Mengalahkan ASEAN | Kebijakan | Asia Tenggara
Awal bulan ini, pengadilan distrik memerintahkan petugas pemilu untuk menangguhkan persiapan pemilu tahun depan.
Foto udara Kompleks Parlemen Indonesia, juga dikenal sebagai gedung DPR/MPR, di Jakarta Selatan, Indonesia.
Kredit: Depositphotos
Parlemen Indonesia telah berjanji tidak akan ada kekosongan kekuasaan setelah pemilu tahun depan, meskipun putusan pengadilan rendah yang kontroversial memerintahkan penundaan persiapan pemilu hingga tahun 2025.
Awal bulan ini, Pengadilan Negeri Jakarta Pusat memutuskan bahwa Komisi Pemilihan Umum (KPU) harus menghentikan semua proses yang sedang berlangsung selama dua tahun, empat bulan, dan tujuh hari.
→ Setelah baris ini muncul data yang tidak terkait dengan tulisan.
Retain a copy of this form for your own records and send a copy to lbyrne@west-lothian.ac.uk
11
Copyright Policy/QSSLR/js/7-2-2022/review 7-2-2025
Keputusan tersebut diambil sebagai tanggapan atas gugatan yang diajukan oleh Partai Rakyat Hanya Sejahtera yang baru dibentuk setelah petisinya untuk menggugat pemilu ditolak tahun lalu.
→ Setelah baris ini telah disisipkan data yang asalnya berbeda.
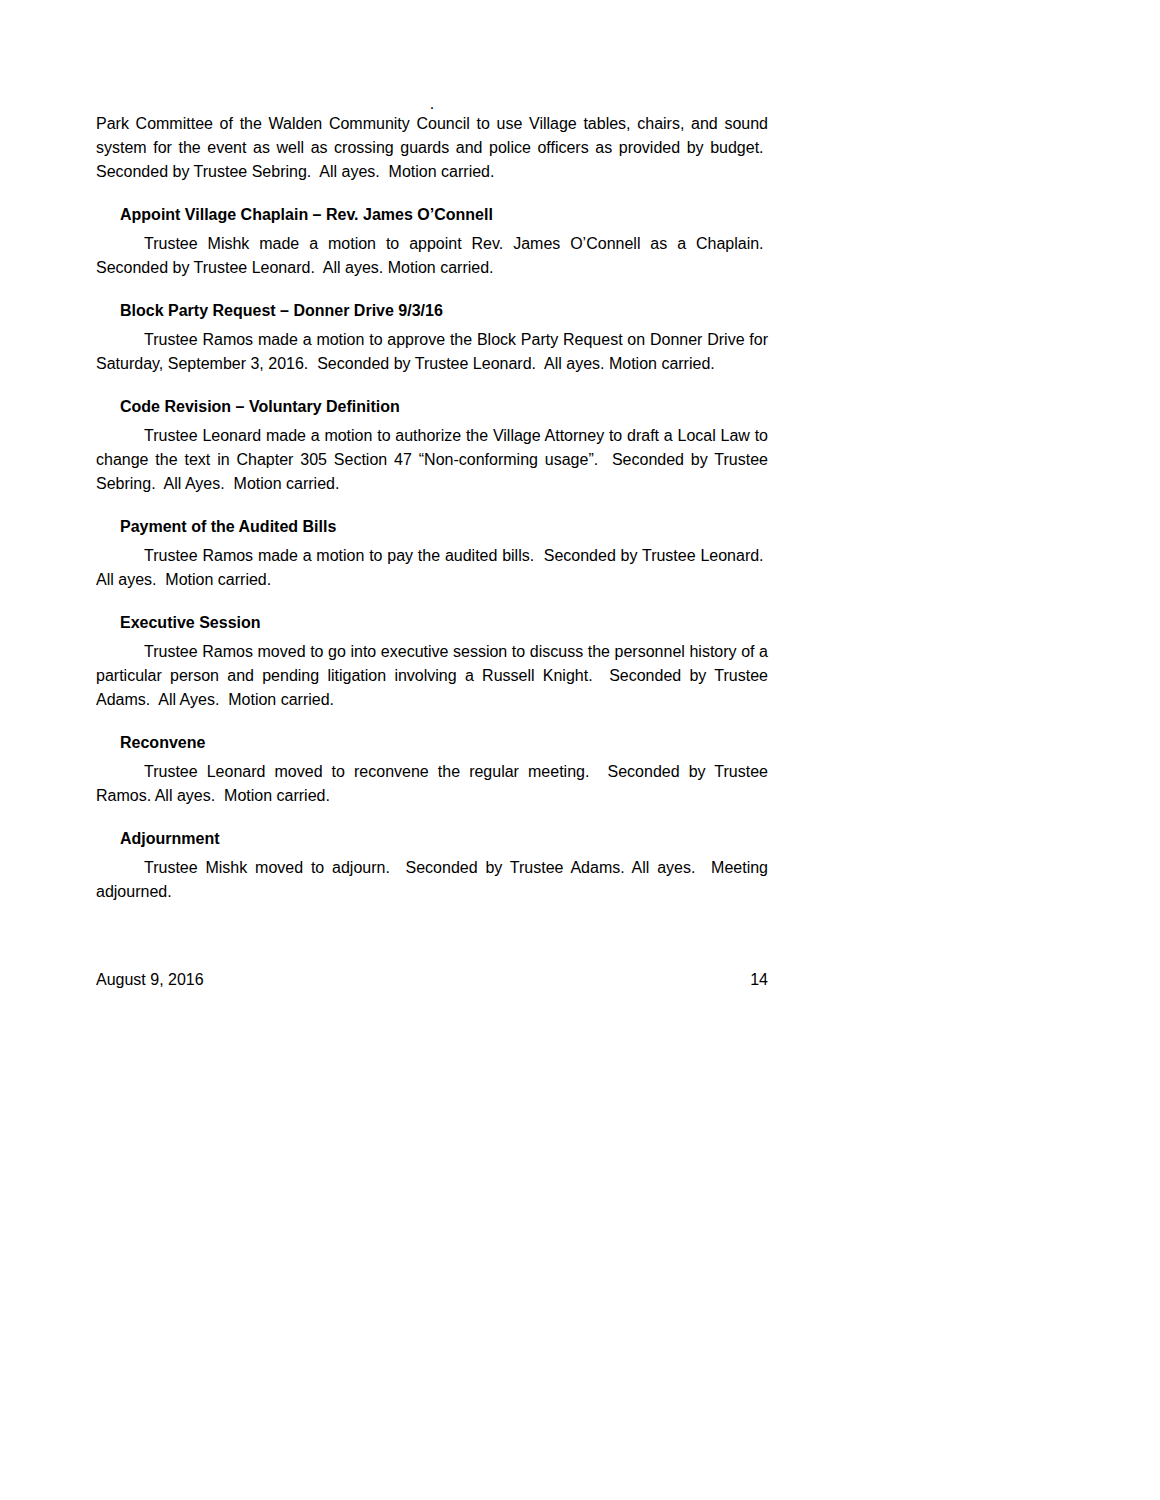.
Park Committee of the Walden Community Council to use Village tables, chairs, and sound system for the event as well as crossing guards and police officers as provided by budget. Seconded by Trustee Sebring. All ayes. Motion carried.
Appoint Village Chaplain – Rev. James O’Connell
Trustee Mishk made a motion to appoint Rev. James O’Connell as a Chaplain. Seconded by Trustee Leonard. All ayes. Motion carried.
Block Party Request – Donner Drive 9/3/16
Trustee Ramos made a motion to approve the Block Party Request on Donner Drive for Saturday, September 3, 2016. Seconded by Trustee Leonard. All ayes. Motion carried.
Code Revision – Voluntary Definition
Trustee Leonard made a motion to authorize the Village Attorney to draft a Local Law to change the text in Chapter 305 Section 47 “Non-conforming usage”. Seconded by Trustee Sebring. All Ayes. Motion carried.
Payment of the Audited Bills
Trustee Ramos made a motion to pay the audited bills. Seconded by Trustee Leonard. All ayes. Motion carried.
Executive Session
Trustee Ramos moved to go into executive session to discuss the personnel history of a particular person and pending litigation involving a Russell Knight. Seconded by Trustee Adams. All Ayes. Motion carried.
Reconvene
Trustee Leonard moved to reconvene the regular meeting. Seconded by Trustee Ramos. All ayes. Motion carried.
Adjournment
Trustee Mishk moved to adjourn. Seconded by Trustee Adams. All ayes. Meeting adjourned.
August 9, 2016 14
Jika diterapkan, keputusan itu akan menunda pemilu yang saat ini dijadwalkan pada 14 Februari 2024 ke tahun berikutnya.
Menurut a laporan ReutersLodewijk F. Paulus, wakil ketua majelis, mengatakan kepada parlemen kemarin bahwa badan “akan memberikan perhatian khusus untuk menyelesaikan masalah hukum ini, sehingga tidak ada kekosongan kekuasaan eksekutif atau legislatif “.
Menurut konstitusi, kata Paulus, pemilu harus diadakan setiap lima tahun sekali. Dia tidak mengatakan secara pasti tindakan apa yang akan atau dapat diambil parlemen untuk membatalkan keputusan tersebut, tetapi keputusan pengadilan rendah tersebut dikritik habis-habisan oleh pejabat senior Indonesia, termasuk Presiden Joko Widodo dan Partai Perjuangan Demokrasi Indonesia (IDP). KPU sejak itu mengajukan banding atas putusan tersebut dan berjanji untuk terus mempersiapkan pemilu yang rumit secara logistik – Indonesia adalah negara demokrasi terpadat ketiga di dunia, setelah India dan Amerika Serikat, dan mencakup ratusan pulau terpencil – dan Komisi Yudisial mengatakan akan memanggil hakim pengadilan distrik untuk menjelaskan putusan.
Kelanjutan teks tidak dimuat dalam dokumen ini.